Kale, Cannellini Bean, and Sausage Soup

Kale, Cannellini Bean, and Sausage Soup

Kale, Cannellini Bean, and Sausage Soup 1920 2265 Daryl Duarte

Kale, Cannellini Bean, and Sausage Soup

This soup is packed with protein and vitamins. It is a perfect lunch on a cold day. You can add some small pasta and some grated cheese with a drizzle of olive oil. Dark leafy greens are good for the eyeballs, and beans are good for the heart and the sausage is full of protein for building and maintaining your muscles! A perfect meal in one bowl! Make a double batch and freeze in quart containers. Having this available to reheat when you are in a pinch for time is a dream.


  • 8 cups stock, chicken, turkey or vegetable
  • 1 10 oz package of fresh kale
  • 1 28 oz cans white cannellini beans
  • 1 lb. sweet Italian sausage
  • 3 bay leaves
  • Two shakes of hot pepper flakes – or to taste
  • 1 teaspoon salt (if needed - adjust to taste)
  • 1 teaspoon ground fennel seed


  • Take the sausage meat out of the casings and sauté the meat until cooked but only slightly browned. Remove the sausage from the pan using a slotted spoon and discard any fat rendered during the cooking.
  • In a large soup pot, bring 8 cups of stock to a boil and then reduce the heat to a gentle simmer. Add the chopped fresh kale and cook until tender, about 10 minutes. Add the rinsed cannellini beans to the soup pot along with the cooked sausage. Add the bay leaves, fennel seed, and pepper flakes. Cook for about 10 additional minutes to allow the flavors to mingle. Taste to adjust salt.
  • Serve with a garnish of grated Pecorino Romano cheese, and a drizzle of olive oil.


You can use dried beans if you enjoy making beans from scratch.

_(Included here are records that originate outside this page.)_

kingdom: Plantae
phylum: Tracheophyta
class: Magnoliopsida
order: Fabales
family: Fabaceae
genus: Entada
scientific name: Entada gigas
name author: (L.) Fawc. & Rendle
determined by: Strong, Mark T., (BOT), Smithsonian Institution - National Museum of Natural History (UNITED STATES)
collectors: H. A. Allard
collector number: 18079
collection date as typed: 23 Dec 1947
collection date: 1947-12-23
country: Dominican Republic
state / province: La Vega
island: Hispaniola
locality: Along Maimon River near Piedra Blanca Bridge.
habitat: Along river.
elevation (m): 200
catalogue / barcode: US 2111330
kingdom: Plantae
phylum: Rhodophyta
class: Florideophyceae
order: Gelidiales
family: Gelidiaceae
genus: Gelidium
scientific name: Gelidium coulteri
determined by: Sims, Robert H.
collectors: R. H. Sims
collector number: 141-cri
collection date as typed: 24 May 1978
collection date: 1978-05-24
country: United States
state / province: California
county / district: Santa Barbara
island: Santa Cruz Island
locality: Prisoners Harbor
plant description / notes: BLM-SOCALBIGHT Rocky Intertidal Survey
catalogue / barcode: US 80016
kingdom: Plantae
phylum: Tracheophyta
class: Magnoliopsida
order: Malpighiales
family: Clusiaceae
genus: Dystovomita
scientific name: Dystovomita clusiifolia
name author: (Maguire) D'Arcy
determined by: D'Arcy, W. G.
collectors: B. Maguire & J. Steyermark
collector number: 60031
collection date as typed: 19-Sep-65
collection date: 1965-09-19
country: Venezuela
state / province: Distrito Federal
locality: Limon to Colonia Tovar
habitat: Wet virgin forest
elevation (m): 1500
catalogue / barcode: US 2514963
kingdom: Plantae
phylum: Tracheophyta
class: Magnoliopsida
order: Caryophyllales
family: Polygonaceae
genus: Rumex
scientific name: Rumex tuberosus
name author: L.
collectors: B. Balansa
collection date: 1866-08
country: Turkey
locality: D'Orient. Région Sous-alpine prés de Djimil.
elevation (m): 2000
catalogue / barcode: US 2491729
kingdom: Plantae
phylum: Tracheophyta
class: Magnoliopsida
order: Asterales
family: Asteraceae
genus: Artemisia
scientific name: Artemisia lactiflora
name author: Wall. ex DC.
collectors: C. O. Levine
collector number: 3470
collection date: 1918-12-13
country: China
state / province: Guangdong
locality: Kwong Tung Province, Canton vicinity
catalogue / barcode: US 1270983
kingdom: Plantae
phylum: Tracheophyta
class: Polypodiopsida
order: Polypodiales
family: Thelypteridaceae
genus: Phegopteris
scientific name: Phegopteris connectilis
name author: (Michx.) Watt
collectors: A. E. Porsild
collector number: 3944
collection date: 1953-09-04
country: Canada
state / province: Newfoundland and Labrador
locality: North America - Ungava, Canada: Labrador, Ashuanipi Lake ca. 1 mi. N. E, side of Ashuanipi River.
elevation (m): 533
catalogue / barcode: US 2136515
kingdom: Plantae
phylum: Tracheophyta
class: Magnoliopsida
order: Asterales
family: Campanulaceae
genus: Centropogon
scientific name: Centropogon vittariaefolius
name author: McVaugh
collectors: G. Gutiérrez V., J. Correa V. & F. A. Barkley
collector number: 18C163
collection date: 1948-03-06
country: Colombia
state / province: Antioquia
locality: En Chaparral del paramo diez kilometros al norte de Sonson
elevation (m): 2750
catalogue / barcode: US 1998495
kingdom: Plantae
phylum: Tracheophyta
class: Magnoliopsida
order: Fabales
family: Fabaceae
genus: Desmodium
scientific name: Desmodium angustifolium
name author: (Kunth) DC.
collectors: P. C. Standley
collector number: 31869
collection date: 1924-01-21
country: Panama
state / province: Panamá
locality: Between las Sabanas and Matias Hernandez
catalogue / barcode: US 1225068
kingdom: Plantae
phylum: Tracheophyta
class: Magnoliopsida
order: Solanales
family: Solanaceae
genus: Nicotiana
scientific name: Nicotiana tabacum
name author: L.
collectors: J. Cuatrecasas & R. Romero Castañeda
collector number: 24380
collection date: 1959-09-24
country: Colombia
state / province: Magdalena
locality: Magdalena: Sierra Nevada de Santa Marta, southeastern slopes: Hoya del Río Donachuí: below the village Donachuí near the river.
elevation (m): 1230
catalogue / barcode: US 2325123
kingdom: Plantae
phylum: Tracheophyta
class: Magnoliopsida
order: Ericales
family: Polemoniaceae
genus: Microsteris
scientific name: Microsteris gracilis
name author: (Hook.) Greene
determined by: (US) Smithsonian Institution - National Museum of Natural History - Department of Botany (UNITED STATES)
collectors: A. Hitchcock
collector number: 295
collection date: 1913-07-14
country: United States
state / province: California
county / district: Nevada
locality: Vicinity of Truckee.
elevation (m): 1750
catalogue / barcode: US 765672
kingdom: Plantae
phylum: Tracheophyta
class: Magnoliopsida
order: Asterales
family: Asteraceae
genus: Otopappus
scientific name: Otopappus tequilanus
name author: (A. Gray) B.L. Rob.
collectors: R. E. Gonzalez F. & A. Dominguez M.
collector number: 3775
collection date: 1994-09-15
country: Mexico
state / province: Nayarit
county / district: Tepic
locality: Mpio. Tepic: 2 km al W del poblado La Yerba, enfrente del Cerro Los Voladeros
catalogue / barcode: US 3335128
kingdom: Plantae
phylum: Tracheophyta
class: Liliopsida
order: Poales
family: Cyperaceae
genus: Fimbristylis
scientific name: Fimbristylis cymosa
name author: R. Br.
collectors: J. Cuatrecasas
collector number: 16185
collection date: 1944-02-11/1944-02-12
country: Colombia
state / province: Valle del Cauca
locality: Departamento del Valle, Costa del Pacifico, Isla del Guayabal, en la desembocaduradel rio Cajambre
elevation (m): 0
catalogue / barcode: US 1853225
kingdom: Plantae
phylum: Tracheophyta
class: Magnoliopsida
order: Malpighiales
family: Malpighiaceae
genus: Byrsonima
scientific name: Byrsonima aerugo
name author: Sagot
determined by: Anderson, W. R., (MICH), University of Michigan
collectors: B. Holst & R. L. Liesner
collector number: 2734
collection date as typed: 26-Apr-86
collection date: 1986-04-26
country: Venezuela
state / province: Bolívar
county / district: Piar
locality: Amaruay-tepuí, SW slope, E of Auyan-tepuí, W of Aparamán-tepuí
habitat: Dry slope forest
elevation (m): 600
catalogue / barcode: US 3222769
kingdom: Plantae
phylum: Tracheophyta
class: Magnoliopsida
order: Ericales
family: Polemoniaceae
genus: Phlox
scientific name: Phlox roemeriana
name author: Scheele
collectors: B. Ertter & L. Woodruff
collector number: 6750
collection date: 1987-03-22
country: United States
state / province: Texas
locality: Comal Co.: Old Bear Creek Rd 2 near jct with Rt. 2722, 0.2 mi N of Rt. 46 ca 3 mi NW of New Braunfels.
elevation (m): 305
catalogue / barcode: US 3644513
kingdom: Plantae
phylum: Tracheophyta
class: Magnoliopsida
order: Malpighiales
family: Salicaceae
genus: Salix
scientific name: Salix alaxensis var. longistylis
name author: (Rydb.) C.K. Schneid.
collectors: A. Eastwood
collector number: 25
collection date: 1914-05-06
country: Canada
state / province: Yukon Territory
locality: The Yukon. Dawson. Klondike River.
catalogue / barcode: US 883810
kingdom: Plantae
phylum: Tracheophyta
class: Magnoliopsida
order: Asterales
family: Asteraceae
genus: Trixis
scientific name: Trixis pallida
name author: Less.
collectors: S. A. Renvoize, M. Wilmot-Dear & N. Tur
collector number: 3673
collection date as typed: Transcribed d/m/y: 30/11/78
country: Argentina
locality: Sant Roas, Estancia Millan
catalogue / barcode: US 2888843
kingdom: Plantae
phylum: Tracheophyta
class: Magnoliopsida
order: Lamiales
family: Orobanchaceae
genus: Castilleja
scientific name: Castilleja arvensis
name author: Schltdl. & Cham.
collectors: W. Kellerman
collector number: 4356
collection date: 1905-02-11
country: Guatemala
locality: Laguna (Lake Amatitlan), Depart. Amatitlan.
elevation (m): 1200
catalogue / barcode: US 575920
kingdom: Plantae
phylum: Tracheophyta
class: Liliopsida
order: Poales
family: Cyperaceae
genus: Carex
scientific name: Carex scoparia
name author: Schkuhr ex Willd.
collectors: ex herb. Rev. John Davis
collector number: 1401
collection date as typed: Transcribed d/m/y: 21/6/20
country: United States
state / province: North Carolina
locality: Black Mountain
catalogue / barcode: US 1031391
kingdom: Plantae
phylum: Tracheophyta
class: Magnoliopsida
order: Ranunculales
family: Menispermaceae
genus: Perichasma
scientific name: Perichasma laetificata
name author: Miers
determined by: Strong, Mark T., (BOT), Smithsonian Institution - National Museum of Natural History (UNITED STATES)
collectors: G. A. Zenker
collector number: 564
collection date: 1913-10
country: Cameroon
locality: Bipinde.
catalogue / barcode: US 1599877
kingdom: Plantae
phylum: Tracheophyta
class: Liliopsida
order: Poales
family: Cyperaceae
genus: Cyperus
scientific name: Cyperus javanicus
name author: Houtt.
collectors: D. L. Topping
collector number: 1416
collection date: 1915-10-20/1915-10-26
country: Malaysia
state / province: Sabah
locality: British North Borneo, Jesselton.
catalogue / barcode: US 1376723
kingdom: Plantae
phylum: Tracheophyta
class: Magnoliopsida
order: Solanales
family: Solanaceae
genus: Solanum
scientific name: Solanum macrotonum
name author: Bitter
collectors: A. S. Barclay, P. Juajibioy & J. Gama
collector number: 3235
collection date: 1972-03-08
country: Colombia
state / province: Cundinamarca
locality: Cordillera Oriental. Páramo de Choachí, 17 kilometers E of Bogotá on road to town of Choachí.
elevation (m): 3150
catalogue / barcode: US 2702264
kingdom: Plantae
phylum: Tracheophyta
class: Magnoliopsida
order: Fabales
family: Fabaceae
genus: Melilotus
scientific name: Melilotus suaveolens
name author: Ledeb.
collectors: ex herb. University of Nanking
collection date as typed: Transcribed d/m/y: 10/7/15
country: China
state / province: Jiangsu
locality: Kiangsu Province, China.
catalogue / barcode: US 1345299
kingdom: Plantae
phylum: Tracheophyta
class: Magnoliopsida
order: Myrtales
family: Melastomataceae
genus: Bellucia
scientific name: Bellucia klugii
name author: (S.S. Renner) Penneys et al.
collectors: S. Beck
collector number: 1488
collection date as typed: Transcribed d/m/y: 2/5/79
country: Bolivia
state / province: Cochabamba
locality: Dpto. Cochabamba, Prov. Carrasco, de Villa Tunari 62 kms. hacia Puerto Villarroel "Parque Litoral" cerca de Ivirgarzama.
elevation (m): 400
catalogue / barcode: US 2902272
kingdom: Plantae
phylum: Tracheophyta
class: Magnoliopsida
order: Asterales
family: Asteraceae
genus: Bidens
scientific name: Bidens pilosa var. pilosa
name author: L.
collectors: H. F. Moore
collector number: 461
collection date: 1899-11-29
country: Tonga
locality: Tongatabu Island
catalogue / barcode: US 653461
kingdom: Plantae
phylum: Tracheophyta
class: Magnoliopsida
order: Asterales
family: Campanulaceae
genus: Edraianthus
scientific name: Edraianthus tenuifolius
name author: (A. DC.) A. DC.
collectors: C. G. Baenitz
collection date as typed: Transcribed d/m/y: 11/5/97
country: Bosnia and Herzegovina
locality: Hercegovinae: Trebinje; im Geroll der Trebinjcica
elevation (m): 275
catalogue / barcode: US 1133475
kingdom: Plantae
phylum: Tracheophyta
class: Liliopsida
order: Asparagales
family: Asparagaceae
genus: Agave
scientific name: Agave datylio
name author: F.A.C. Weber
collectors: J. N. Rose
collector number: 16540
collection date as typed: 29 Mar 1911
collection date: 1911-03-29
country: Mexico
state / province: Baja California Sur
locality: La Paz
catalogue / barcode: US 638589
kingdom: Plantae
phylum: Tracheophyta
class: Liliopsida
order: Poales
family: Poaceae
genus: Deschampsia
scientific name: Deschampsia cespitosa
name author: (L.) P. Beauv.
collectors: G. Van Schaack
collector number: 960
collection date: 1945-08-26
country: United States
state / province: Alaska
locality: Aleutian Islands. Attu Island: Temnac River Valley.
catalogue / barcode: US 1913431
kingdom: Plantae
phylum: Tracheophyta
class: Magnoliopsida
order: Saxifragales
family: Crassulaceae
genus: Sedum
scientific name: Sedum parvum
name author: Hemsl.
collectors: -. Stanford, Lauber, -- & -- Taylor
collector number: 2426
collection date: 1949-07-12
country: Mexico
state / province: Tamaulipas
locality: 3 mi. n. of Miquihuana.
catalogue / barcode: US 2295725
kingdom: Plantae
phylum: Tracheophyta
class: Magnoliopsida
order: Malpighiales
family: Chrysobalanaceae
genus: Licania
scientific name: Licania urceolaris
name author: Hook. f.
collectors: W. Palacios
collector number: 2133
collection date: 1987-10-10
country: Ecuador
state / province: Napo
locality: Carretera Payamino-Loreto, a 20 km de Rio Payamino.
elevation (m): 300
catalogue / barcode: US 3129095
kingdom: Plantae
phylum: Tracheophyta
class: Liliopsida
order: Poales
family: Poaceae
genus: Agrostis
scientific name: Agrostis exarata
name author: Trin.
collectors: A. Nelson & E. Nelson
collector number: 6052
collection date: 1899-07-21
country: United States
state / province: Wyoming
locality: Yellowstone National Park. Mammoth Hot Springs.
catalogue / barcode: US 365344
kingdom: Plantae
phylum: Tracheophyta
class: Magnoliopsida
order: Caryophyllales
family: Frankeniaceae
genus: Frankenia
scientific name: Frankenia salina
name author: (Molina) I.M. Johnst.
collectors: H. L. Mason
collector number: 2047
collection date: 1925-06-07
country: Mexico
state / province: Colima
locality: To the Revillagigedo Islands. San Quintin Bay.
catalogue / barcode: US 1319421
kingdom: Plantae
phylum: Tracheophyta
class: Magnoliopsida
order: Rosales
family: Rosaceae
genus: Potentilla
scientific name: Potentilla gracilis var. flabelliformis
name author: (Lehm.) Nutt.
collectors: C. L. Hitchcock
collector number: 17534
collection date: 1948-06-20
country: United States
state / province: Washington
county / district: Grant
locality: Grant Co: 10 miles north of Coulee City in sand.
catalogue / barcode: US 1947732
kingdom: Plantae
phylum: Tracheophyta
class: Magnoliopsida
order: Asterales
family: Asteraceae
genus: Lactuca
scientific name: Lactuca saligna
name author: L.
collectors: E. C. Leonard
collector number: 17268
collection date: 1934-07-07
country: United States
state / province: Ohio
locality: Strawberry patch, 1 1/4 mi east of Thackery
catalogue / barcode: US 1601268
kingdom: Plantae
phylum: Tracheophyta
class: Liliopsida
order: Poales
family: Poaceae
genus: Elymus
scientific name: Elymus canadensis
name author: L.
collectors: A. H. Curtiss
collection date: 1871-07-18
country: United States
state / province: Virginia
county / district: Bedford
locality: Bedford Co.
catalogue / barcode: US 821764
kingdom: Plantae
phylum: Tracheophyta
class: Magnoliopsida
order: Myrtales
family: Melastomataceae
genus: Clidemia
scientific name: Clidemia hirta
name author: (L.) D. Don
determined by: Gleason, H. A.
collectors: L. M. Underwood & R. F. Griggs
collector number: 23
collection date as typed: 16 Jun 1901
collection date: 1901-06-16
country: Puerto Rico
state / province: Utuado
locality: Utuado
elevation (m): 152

Soak ½ lb. of beans overnight in water. Then drain and rinse the beans, and place them in a large stockpot, and add enough water to cover the beans with at least 4 inches of water over the top of the beans. Then bring the pot to a boil, reduce to a simmer, and continue cooking for approximately 40 minutes, or until the beans are tender. Drain the beans into a colander or sieve. Discard the bean cooking water.
I also like to serve this soup with some small format pasta. I slightly undercook just enough pasta for what I intend to serve and add the pasta directly to the individual serving bowls of soup and ladle the soup over the pasta. NEVER add cooked pasta to the main soup pot as any uneaten leftover soup will have very soggy pasta which is unpleasant when reheated.